The difference between lppd_i and loo_i has been used as a sensitivity measure
(see, e.g., Gelfand et al 1992). Pareto shape parameter estimate k is likely to
be large if the difference between lppd_i and loo_i is large. It's not yet
clear to me whether the Pareto shape parameter estimate k would be better than
lppd_i-loo_i, but at least we know that estimate for lppd_i-loo_i is too small
if k is close to 1 or larger, so it might be better to look at k.
In stack example with normal model, k for one observation is large, but with
student-t model k is smaller. Normal model is same as student-t model, but with
very strong prior on degrees of freedom. So it's not just about having strong
prior or more shrinkage, but having a model which can describe the observations
well. With increased shrinkage and non-robust observation model, the one
observation could still be surprising.
Naturally it's not always the best solution to change to a more robust
observation model allowing "outliers". Instead it might be better to make the
regression function more nonlinear (that is having a less strong prior), or
transform covariates, or add more covariates.

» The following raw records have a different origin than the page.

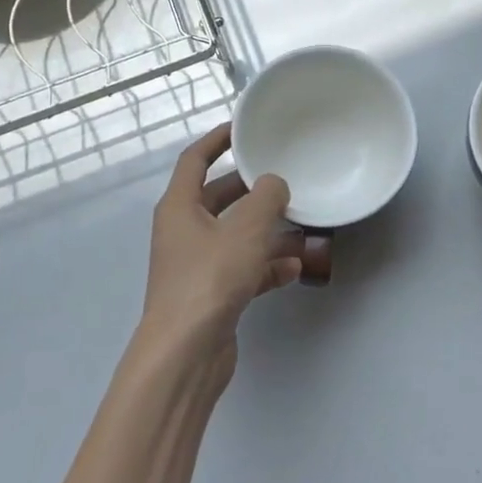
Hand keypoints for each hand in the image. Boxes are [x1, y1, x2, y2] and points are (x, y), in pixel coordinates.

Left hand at [141, 125, 300, 365]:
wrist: (186, 354)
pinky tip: (295, 269)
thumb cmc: (210, 279)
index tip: (243, 128)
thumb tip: (274, 185)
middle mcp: (184, 232)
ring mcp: (197, 266)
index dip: (217, 140)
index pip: (195, 159)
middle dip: (252, 191)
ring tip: (302, 226)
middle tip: (285, 180)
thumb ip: (266, 199)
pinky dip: (266, 266)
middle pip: (219, 198)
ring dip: (266, 232)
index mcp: (179, 207)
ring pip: (235, 236)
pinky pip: (243, 269)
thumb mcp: (245, 230)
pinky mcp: (212, 295)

So I do recommend looking at Pareto shape parameter values, but I don't
recommend to increase shrinkage if the values are large.
Aki
On 03.09.2015 00:36, Jonah Sol Gabry wrote:
> I'll defer to Aki for any definitive answer, but this makes sense to me. In
> particular for regression models where if the leave one out distribution is a
> bad approximation to the distribution for just point i then this could indicate
> leverage issues and that more shrinkage would be good.
...